### Work instructions
Repeat exactly every line that comes at or after the line containing "For every layout", through the end of the entries below.

### Recorded information
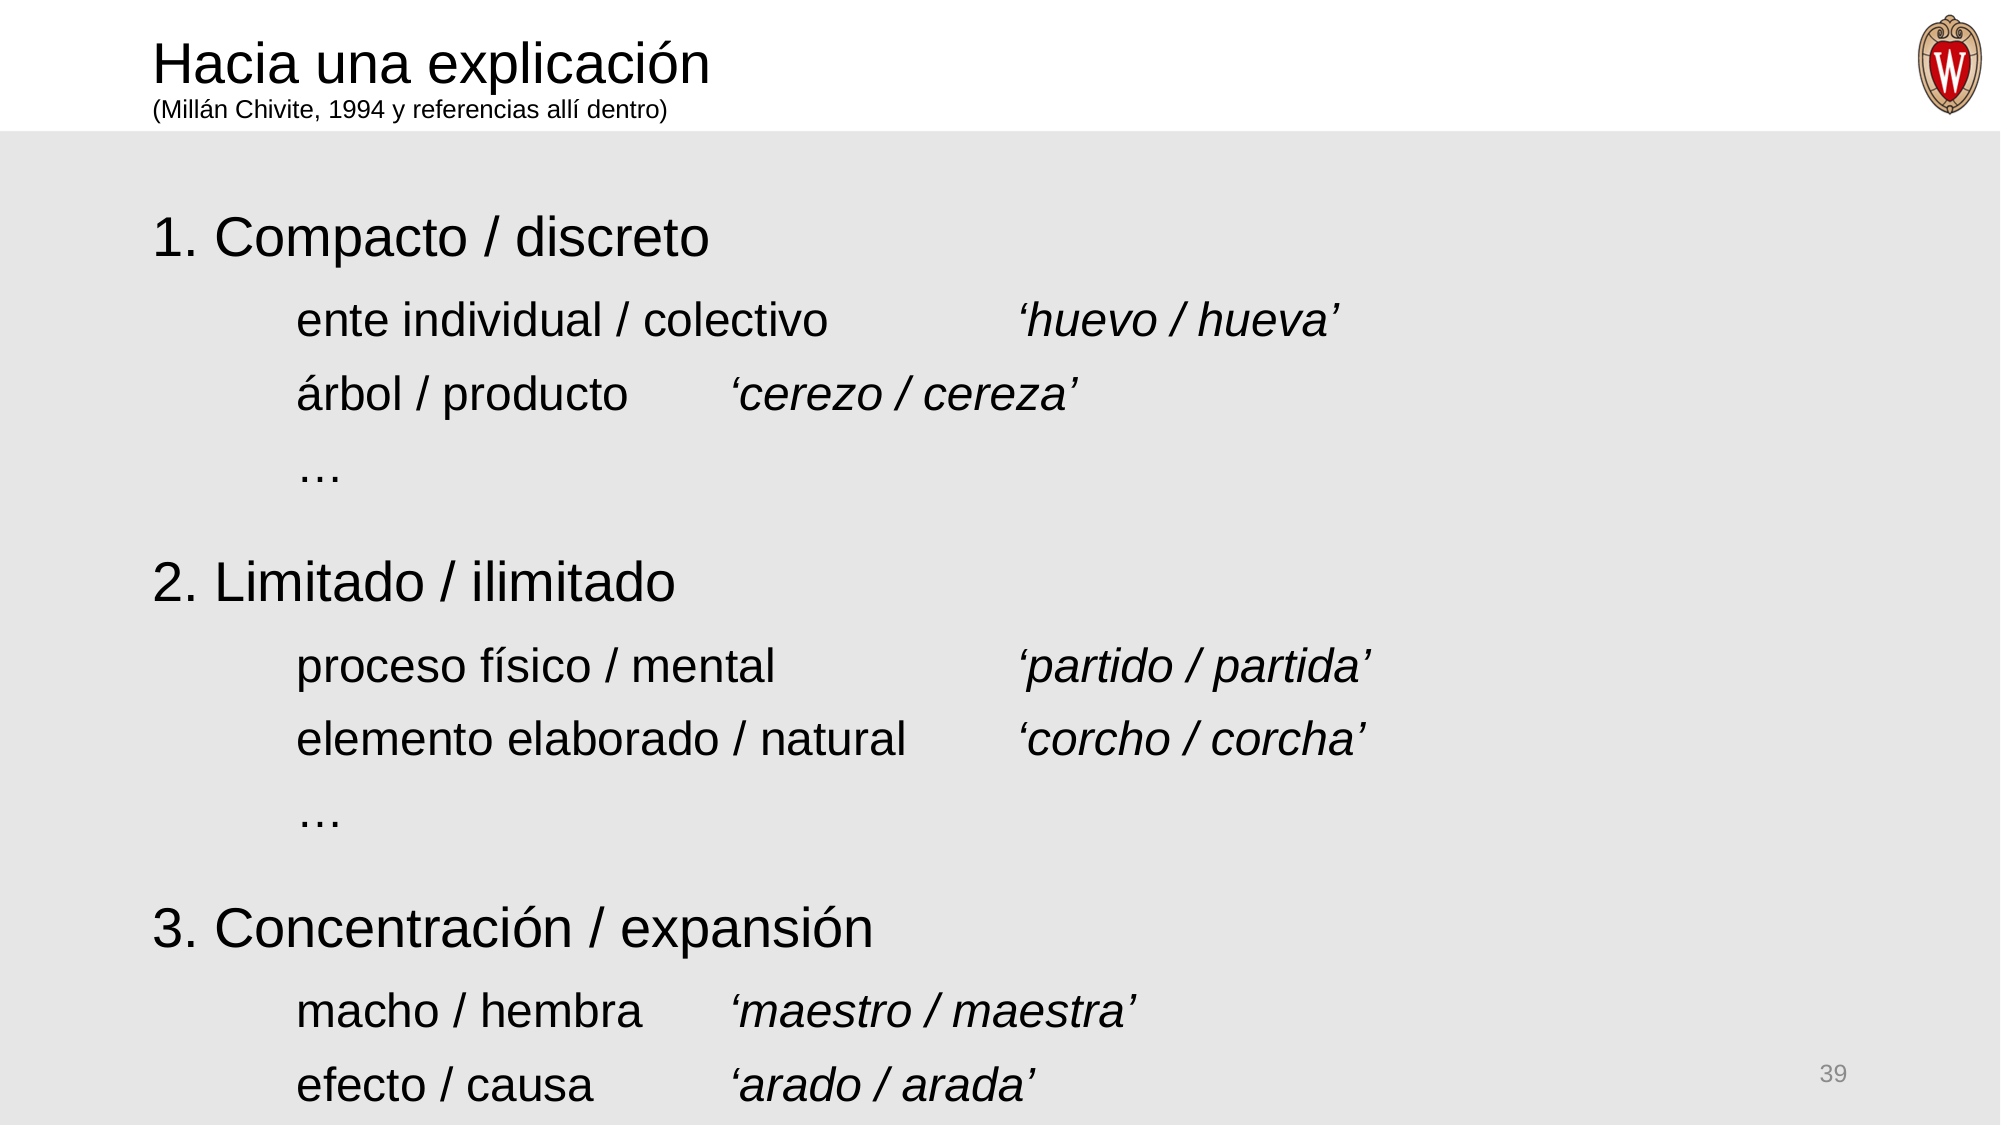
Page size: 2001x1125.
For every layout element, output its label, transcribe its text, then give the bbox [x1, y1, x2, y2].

list 1. Compacto / discreto ente individual / colectivo ‘huevo / hueva’ árbol / producto ‘cerezo / cereza’ … 2. Limitado / ilimitado proceso físico / mental ‘partido / partida’ elemento elaborado / natural ‘corcho / corcha’ … 3. Concentración / expansión macho / hembra ‘maestro / maestra’ efecto / causa ‘arado / arada’ [137, 200, 1863, 1125]
slide_number 39 [1412, 1042, 1863, 1103]
picture [0, 0, 2001, 1125]
title Hacia una explicación (Millán Chivite, 1994 y referencias allí dentro) [137, 26, 1863, 132]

### Written solution
For every layout element, output its label, transcribe its text, then give the bbox [x1, y1, x2, y2].

list 1. Compacto / discreto ente individual / colectivo ‘huevo / hueva’ árbol / producto ‘cerezo / cereza’ … 2. Limitado / ilimitado proceso físico / mental ‘partido / partida’ elemento elaborado / natural ‘corcho / corcha’ … 3. Concentración / expansión macho / hembra ‘maestro / maestra’ efecto / causa ‘arado / arada’ [137, 200, 1863, 1125]
slide_number 39 [1412, 1042, 1863, 1103]
picture [0, 0, 2001, 1125]
title Hacia una explicación (Millán Chivite, 1994 y referencias allí dentro) [137, 26, 1863, 132]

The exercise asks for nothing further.